**DATA SUPPLIED**
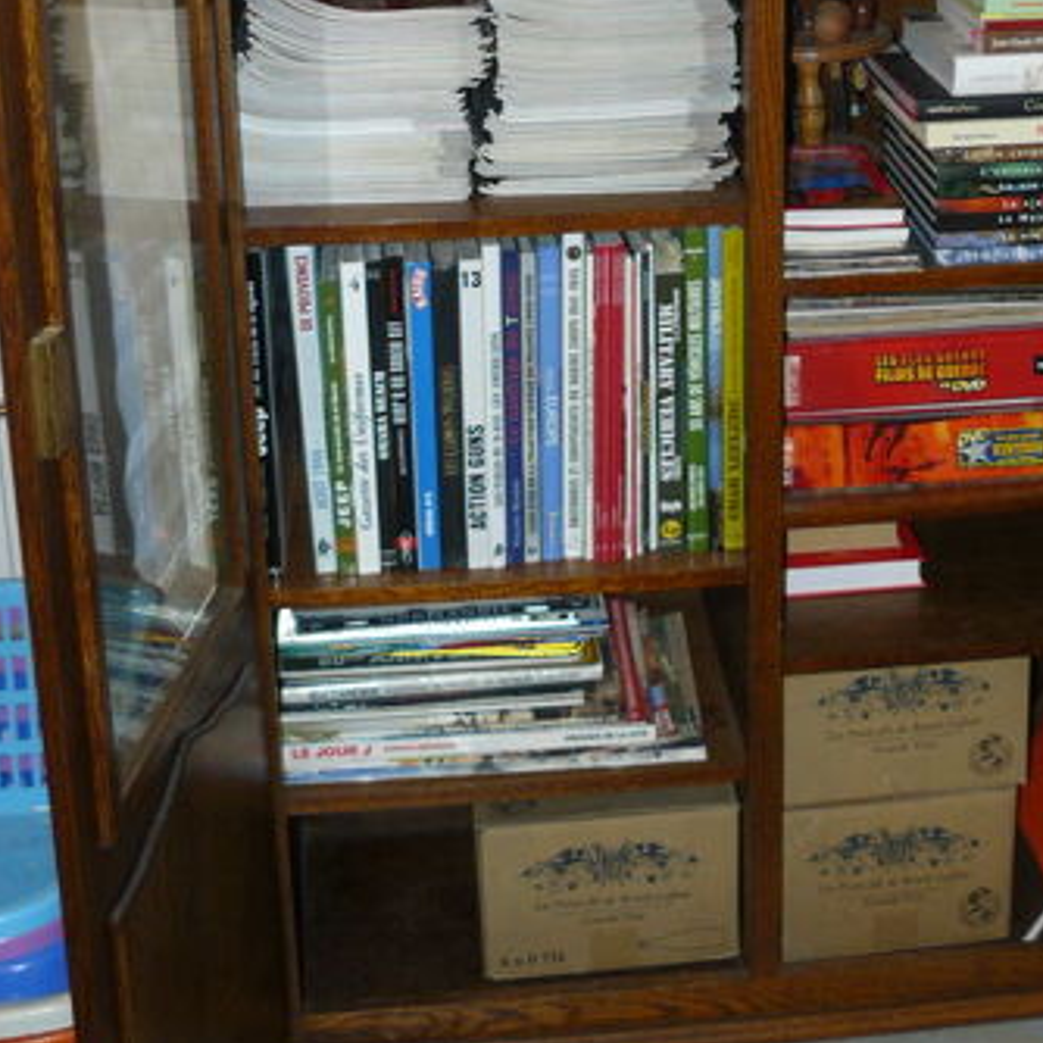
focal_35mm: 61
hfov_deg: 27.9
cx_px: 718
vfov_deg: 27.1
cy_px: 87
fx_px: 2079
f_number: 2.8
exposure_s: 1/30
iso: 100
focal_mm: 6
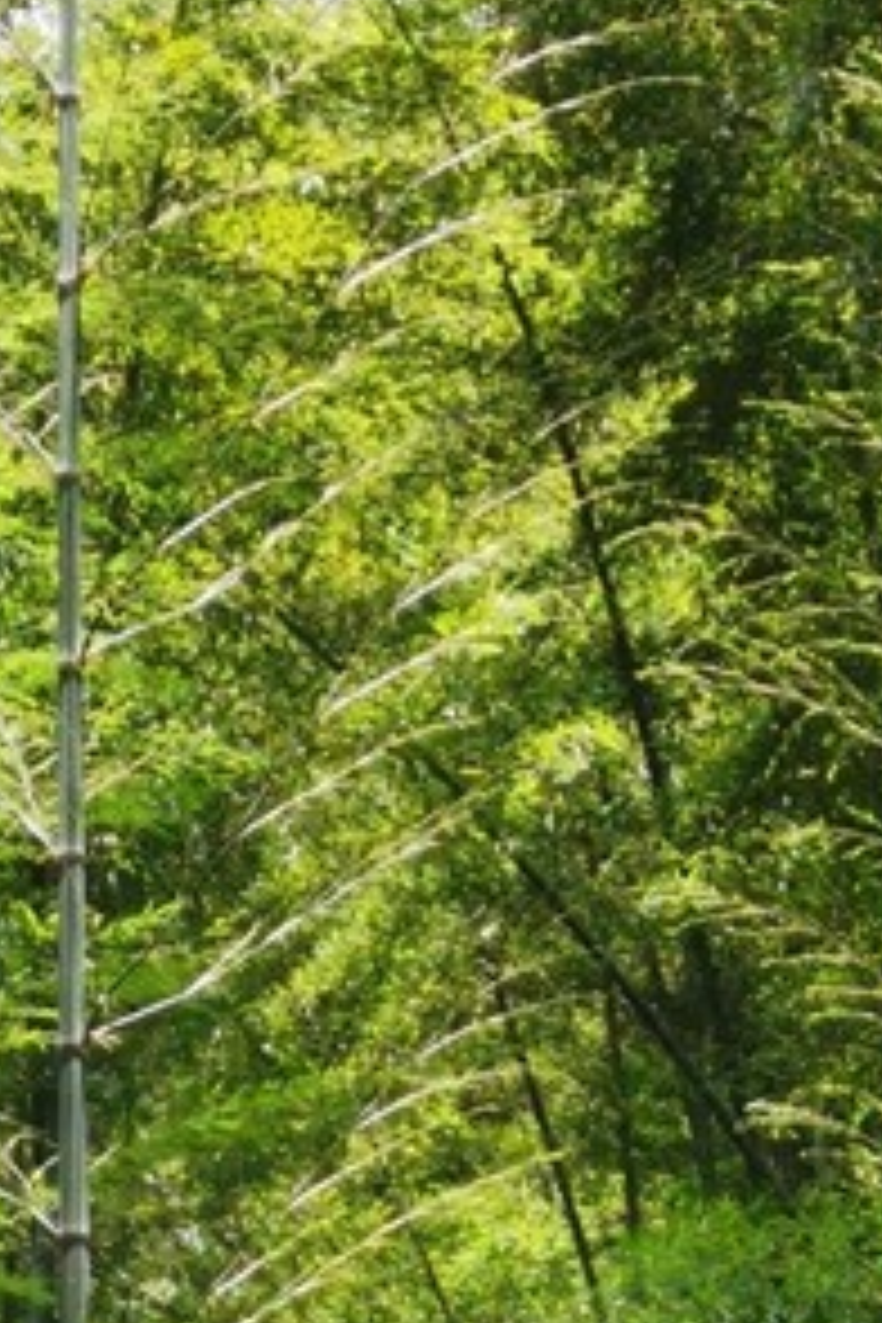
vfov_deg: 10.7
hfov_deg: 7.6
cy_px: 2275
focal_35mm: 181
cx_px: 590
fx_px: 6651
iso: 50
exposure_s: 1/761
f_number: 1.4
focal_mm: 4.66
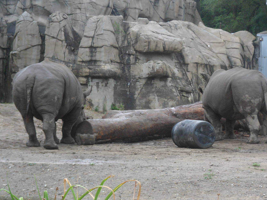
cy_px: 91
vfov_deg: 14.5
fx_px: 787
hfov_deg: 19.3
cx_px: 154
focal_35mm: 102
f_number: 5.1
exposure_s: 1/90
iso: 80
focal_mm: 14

**DIRECTIONS**
Each line above has to be returned exactly. Drop the pictures.

**RESULT OF THE EXERCISE**
focal_35mm: 61
hfov_deg: 27.9
cx_px: 718
vfov_deg: 27.1
cy_px: 87
fx_px: 2079
f_number: 2.8
exposure_s: 1/30
iso: 100
focal_mm: 6
vfov_deg: 10.7
hfov_deg: 7.6
cy_px: 2275
focal_35mm: 181
cx_px: 590
fx_px: 6651
iso: 50
exposure_s: 1/761
f_number: 1.4
focal_mm: 4.66
cy_px: 91
vfov_deg: 14.5
fx_px: 787
hfov_deg: 19.3
cx_px: 154
focal_35mm: 102
f_number: 5.1
exposure_s: 1/90
iso: 80
focal_mm: 14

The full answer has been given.